Feel free to pick some of these that resonate with you and test for them.
Testing for culture
Some techniques for testing for culture
This is a technique to keep asking the same question in slightly different ways or just probing for more detail: Tell me about a time when you had a conflict? Why did you take those actions? What was your boss’ reaction? What did you do then? Why you’d do that? Hmmm, I would have handled it differently. Why didn’t you do X? Why did you choose to write him an email rather than call or in person? Why did you then phrase it that way? Just go down that rabbithole.
Most people only practice for 1 or 2 “whys” max. So the truth comes out after. And if you probe with a potential disagreement you can see if they’ve actually learnt anything from the situation or they just reciting a rehearsed answer.
In a recent example, they suggested that a project was stopped because it was mutually beneficial for their company and the partner. The 2nd why produced that it was a decision by weighing ROI. This is all rehearsed rubbish. The 3rd why then produced that the candidate disagreed with the leader to end the project. The 4th why produced that the candidate blames the partner for not willing to put resources towards the project. The 5th why was a not well thought answer about partner not having devs. I disagreed and said partner normally has good reasons and if there was traction they would have put resources. The candidate retorted and said the partner had little vision what should be accomplished.
They say you can predict 90% the success of a marriage by looking for “contempt” in the body language of a couple during an argument. What I heard here was contempt and a very quick call to blame a boss and partner. To me if someone with 20+ years tech experience and a nationally renowned partner’s founder decide something is not worth it, there is something else. The lack of answer says to me that they haven’t a) internalised the issue well enough to reflect on the answers and b) maybe consider it not their fault and so haven’t dug deep to examine what they could haven’t done better.
There’s a few red flags in how people talk as they chat with you. Here are some I’ve seen recently:
- Continuing making bad decisions or working with low quality people – we’ve had a few people we’ve wooed who continue to choose sucky situation after sucky situation, i.e. poor life choices. I’m fine if you’ve made 1 bad mistake in employers or founders to work with. An example is someone who was a startup founder and has failed a few times. When I dug deeper, this candidate always was trying to do 3 businesses at once – they may not have called it that but words like “I love the side hustle” and “I’m purely the ideas person, I’m not an executor” are huge red flags. They’re not reflecting about their failures and what to change.
- “I” not “we”. I forget the science but someone who talks in terms of “I” all the time is generally most individualistic than someone who thinks about their team. Rarely is a single person responsible for huge success so someone who tries to claim all the credit is probably overselling. Also, I would likely hate to work with a person who claimed credit for everything.
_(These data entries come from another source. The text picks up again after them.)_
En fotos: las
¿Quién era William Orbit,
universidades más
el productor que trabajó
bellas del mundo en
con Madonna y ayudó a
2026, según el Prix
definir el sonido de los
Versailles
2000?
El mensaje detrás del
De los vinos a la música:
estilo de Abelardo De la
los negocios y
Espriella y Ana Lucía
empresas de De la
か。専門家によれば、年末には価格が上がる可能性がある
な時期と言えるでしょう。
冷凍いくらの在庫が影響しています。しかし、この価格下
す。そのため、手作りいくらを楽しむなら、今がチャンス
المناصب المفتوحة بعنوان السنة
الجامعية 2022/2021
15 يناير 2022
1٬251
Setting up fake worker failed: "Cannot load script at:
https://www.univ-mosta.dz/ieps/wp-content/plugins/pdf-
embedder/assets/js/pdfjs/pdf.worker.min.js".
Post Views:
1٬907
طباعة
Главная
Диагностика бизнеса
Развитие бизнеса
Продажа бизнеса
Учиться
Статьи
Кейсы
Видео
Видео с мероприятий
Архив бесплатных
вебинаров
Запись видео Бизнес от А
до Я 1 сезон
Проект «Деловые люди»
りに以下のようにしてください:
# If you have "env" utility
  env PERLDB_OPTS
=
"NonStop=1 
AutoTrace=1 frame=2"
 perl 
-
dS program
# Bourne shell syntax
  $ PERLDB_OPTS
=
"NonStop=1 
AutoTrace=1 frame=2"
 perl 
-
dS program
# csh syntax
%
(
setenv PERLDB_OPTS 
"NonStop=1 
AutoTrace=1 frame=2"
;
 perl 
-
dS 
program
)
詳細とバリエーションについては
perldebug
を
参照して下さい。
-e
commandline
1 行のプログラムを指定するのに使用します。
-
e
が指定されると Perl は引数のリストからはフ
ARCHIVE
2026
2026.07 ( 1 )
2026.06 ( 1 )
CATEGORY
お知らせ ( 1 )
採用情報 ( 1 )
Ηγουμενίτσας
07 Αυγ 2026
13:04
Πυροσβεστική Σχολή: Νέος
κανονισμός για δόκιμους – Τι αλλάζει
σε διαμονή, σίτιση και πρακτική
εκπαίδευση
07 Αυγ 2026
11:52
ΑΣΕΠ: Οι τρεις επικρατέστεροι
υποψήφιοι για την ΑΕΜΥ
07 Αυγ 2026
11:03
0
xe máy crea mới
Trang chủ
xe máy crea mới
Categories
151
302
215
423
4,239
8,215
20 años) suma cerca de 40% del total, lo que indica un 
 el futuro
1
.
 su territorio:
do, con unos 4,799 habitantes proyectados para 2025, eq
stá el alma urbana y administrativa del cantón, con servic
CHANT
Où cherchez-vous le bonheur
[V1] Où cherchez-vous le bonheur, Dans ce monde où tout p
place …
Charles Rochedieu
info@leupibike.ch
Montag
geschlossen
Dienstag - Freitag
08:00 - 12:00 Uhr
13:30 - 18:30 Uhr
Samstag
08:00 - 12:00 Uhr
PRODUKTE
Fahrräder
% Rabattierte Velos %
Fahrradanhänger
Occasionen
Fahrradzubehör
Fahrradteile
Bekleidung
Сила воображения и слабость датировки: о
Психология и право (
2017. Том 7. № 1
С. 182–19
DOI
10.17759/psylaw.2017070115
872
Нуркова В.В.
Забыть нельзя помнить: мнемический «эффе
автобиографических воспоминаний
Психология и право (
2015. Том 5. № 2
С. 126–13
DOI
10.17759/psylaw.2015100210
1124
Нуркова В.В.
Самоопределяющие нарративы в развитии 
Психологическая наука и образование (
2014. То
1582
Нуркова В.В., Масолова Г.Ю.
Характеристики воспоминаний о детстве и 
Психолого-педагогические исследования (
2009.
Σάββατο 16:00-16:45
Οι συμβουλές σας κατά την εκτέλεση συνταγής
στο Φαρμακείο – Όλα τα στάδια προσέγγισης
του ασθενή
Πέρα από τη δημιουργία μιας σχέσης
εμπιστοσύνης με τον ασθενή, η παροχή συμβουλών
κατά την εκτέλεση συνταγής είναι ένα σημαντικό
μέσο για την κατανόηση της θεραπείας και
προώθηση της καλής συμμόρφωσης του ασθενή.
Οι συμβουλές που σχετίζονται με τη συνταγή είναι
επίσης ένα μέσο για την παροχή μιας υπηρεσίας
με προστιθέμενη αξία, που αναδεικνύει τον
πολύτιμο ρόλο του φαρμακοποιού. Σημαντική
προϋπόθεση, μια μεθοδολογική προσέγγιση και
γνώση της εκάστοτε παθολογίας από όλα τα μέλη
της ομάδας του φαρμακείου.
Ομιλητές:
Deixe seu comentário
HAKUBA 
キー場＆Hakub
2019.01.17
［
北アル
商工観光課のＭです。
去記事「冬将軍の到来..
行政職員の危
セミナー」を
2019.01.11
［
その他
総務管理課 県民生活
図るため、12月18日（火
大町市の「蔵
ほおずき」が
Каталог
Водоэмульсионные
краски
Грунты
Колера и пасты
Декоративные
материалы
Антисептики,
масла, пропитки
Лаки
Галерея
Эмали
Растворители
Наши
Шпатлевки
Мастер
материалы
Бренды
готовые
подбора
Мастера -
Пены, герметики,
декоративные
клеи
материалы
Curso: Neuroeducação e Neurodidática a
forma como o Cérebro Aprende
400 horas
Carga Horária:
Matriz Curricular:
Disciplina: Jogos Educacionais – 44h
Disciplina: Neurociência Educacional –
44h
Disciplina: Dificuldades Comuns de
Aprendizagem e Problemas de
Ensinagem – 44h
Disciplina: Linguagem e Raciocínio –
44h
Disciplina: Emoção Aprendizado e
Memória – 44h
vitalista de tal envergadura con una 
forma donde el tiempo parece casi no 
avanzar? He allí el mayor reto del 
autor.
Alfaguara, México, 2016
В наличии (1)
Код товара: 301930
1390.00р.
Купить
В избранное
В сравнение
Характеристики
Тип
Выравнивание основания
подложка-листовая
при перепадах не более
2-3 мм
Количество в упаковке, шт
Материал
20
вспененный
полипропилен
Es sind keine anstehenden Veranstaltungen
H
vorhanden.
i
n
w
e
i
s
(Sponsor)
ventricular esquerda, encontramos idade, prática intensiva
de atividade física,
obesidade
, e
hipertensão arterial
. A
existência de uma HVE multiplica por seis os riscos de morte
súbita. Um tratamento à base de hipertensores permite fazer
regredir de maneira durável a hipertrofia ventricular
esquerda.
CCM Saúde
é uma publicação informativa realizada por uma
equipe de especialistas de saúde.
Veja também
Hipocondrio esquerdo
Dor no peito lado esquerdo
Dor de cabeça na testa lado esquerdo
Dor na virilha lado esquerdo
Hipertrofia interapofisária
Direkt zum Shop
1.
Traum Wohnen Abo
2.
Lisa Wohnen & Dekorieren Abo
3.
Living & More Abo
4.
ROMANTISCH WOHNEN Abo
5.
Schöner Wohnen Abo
- Late to interview. People should be on time. They should plan ahead. We do give more leeway given it’s Jakarta. In fact, we’ve given leeway when someone has missed their flight. But we expect people to be honest. A legend surrounding Xendit is that someone arrived for an interview 10 min late but soaking wet. They said they just misjudged time but ran in the rain to make the last leg of the trip – that person got through to the next round.